**Tugas Latihan a**.
Ulangi persis baris-baris dalam entri data tersimpan di bawah, yaitu bagian yang dimulai dari baris pertama entri dan berakhir pada baris yang memuat "gray hexagon: moved 1 px up", kedua batas ikut disertakan.

**Sumber**.
● ● ●
Ambon (ANTARA) - Langit Kota Ambon yang jingga kemerahan memberikan panorama indah tatkala empat besi raksasa perajut pulau-pulau di Maluku bersandar pada dermaga Yos Sudarso.
Tepat di tengah gugusan kapal yang berjejer, Kapal Sabuk Nusantara (Sanus) 71 sedang rehat dari pelesiran 10 hari mengelilingi lautan Maluku.
Seorang wanita berdiri dengan sigap di anjungan kapal, matanya tajam memperhatikan keadaan sekitar seolah mendominasi perairan. Dari seragam yang dipakainya menunjukkan dialah nakhoda Sabuk Nusantara 71.
Posturnya tegap meski tak terlalu tinggi. Rambut model yongen jadi ciri khasnya sehingga mudah dikenali. Dialah Kapten Lenny Sitorus, perempuan yang menjadi satu-satunya nakhoda kapal yang beroperasi di wilayah kepulauan Maluku.
Namanya terdengar tak Timur, tapi siapa sangka perempuan Batak kelahiran Medan 47 tahun silam ini sudah sangat akrab dengan ombak dan karang di lautan Maluku.
Perjalanan Kapten Lenny untuk menjadi seorang Nakhoda kapal tentunya tak diraih dengan mudah. Di saat perempuan kebanyakan lebih memilih profesi yang “halus”, Sitorus gigih mengenyam pendidikan dan menelan pengalaman untuk meraih cita-citanya itu.
Perempuan Terdidik
Menyimak latar belakang pendidikannya, ibu empat anak ini memiliki berjajar gelar di belakang namanya.
Setelah lulus dari Akademi Maritim Indonesia Medan pada tahun 2000, bersama rekan sejawat dirinya mengikuti Praktek laut (Prala).
“Tidak ada tawar menawar untuk Prala jika ingin menjadi nakhoda kapal,” ujarnya.
Selama mengenyam pendidikan, kegigihan Kapten Lenny tak bisa diremehkan. Ia bersaing bersama para pria berebut memperoleh gelar mulai dari Ahli Nautica Tingkat (ANT) III hingga memperoleh ANT I sebagai syarat mutlak jadi nakhoda.
Mulai dari mengikuti kerja harian bersama Bosun atau kru senior, mualim tiga ke mualim satu hingga mendampingi nakhoda bekerja pun dijalaninya.
“Saat itu kami tidak boleh meninggalkan kapal apapun alasannya, jadi kalau mau beli perlengkapan apapun termasuk perlengkapan perempuan saya harus titip ke kru perempuan untuk belanja ke wilayah sandar,” ujar dia.

Berkat kegigihannya dalam mengenyam pendidikan, nama Kapten Lenny kini diikuti dengan gelar Master Marine yang didapatkannya setelah mengambil jenjang S2 di Manajemen Transportasi Laut Trisakti.
● ● ●
**Entri data tersimpan**.
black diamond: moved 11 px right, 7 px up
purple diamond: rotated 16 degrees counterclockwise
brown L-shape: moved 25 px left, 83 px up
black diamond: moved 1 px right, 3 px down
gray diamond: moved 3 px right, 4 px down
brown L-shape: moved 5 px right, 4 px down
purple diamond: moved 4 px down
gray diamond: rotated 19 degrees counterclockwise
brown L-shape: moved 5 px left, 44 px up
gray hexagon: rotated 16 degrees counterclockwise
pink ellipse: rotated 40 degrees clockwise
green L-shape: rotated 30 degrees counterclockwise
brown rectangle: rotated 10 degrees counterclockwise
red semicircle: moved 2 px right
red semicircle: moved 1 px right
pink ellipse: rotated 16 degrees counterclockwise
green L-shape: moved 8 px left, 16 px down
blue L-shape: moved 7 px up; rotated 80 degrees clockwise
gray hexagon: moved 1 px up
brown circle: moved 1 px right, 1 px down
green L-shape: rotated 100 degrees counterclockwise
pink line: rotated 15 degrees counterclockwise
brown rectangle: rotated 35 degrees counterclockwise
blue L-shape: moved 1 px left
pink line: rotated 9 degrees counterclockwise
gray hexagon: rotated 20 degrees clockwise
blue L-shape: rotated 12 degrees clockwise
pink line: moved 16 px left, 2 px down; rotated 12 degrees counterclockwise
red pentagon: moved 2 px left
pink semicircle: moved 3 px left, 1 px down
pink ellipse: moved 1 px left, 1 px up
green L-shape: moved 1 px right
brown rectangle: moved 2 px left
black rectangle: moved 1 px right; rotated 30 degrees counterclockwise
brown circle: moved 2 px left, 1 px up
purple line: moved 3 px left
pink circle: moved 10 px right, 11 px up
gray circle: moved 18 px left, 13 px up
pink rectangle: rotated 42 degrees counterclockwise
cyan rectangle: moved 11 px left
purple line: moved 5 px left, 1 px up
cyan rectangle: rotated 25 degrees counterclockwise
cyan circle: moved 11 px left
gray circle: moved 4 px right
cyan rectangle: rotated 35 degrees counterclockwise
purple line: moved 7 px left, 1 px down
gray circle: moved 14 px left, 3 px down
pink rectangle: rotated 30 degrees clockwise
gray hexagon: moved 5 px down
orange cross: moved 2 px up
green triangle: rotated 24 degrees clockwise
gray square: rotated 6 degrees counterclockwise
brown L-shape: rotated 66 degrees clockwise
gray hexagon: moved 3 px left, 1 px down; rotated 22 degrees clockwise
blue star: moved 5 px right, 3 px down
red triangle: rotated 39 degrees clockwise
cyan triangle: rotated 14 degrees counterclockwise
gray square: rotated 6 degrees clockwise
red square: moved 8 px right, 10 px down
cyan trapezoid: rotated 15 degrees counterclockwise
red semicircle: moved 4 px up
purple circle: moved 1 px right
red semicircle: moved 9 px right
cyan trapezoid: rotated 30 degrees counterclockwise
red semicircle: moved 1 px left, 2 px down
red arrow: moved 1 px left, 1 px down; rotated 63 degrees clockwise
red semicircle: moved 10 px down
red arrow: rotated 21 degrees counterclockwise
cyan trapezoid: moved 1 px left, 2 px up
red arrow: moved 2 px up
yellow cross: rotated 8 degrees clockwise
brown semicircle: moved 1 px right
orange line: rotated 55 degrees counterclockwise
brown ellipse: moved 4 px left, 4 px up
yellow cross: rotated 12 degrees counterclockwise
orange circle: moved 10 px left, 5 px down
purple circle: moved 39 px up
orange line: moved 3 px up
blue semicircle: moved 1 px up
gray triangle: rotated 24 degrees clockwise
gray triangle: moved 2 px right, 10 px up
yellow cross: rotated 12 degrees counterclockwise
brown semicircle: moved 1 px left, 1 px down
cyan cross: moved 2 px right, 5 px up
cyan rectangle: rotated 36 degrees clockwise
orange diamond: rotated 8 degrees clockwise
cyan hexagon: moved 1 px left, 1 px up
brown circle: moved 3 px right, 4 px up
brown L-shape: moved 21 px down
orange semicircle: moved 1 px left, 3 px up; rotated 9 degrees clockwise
● ● ●
**Tugas Latihan b**.
Salin tanpa perubahan bagian artikel tentang Kapten Lenny Sitorus di atas yang diawali kata-kata "Perempuan Terdidik" dan diakhiri kata-kata "mutlak jadi nakhoda.".

**Jawaban Akhir a**.
black diamond: moved 11 px right, 7 px up
purple diamond: rotated 16 degrees counterclockwise
brown L-shape: moved 25 px left, 83 px up
black diamond: moved 1 px right, 3 px down
gray diamond: moved 3 px right, 4 px down
brown L-shape: moved 5 px right, 4 px down
purple diamond: moved 4 px down
gray diamond: rotated 19 degrees counterclockwise
brown L-shape: moved 5 px left, 44 px up
gray hexagon: rotated 16 degrees counterclockwise
pink ellipse: rotated 40 degrees clockwise
green L-shape: rotated 30 degrees counterclockwise
brown rectangle: rotated 10 degrees counterclockwise
red semicircle: moved 2 px right
red semicircle: moved 1 px right
pink ellipse: rotated 16 degrees counterclockwise
green L-shape: moved 8 px left, 16 px down
blue L-shape: moved 7 px up; rotated 80 degrees clockwise
gray hexagon: moved 1 px up

**Jawaban Akhir b**.
Perempuan Terdidik
Menyimak latar belakang pendidikannya, ibu empat anak ini memiliki berjajar gelar di belakang namanya.
Setelah lulus dari Akademi Maritim Indonesia Medan pada tahun 2000, bersama rekan sejawat dirinya mengikuti Praktek laut (Prala).
“Tidak ada tawar menawar untuk Prala jika ingin menjadi nakhoda kapal,” ujarnya.
Selama mengenyam pendidikan, kegigihan Kapten Lenny tak bisa diremehkan. Ia bersaing bersama para pria berebut memperoleh gelar mulai dari Ahli Nautica Tingkat (ANT) III hingga memperoleh ANT I sebagai syarat mutlak jadi nakhoda.